It all started on Sunday night. I wasn't too sure what triggered my thinking. I suddenly cried and asked why Ah Kong was not alive. I told Mami that I wished my Ah Kong was still alive and I wanted to see him. Mami gave a lengthy explanation of how Ah Kong was and said that he is currently in Heaven. Ah Kong is able to see us and one day, we are able to see him too. We were on this topic for almost an hour and finally, I kept silent in tears for about 10 minutes. Mami was worried and asked me what I thinking of. I said that I was sending a message to Ah Kong in Heaven. My message was "Ah Kong, I know you are alive and are in Heaven. I love you very much".
On Monday night, I didn't cry, but I asked Mami if she was sure that Ah Kong could see me even if my house was covered with a roof. I couldn't understand how Ah Kong could see through the roof and bricks. Mami was looking a little frustrated, thinking that my conversation will end up for another hour. After some brief explanation from Mami, I decided to ask her other questions.
I then asked her a few questions. I asked her where I would be staying once I have a wife. Would I stay here in my parent's house or another house.
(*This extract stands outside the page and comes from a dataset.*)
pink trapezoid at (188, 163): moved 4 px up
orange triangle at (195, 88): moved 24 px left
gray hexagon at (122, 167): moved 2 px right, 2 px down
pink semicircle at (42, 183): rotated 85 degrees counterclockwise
Should I stay with my parents or with my parents-in-law? Who will I marry? Should I stay in a condominium or a house like the one I am staying now? How do I get the money to buy a house. Once again, Mami spent about an hour trying to answer my questions and settling me in bed.
On Tuesday night, my episode repeated. I asked the same questions as the night before. Mami tried to brush me off saying that she had explained it the night before. I didn't want to make her frustrated. I immediately asked for her handphone and called my 'all-knowing' grandparents. Mah Mah picked up the phone and attended to my questions.
Mami hopes that I would not ask her the same questions tonight again. I hope so too.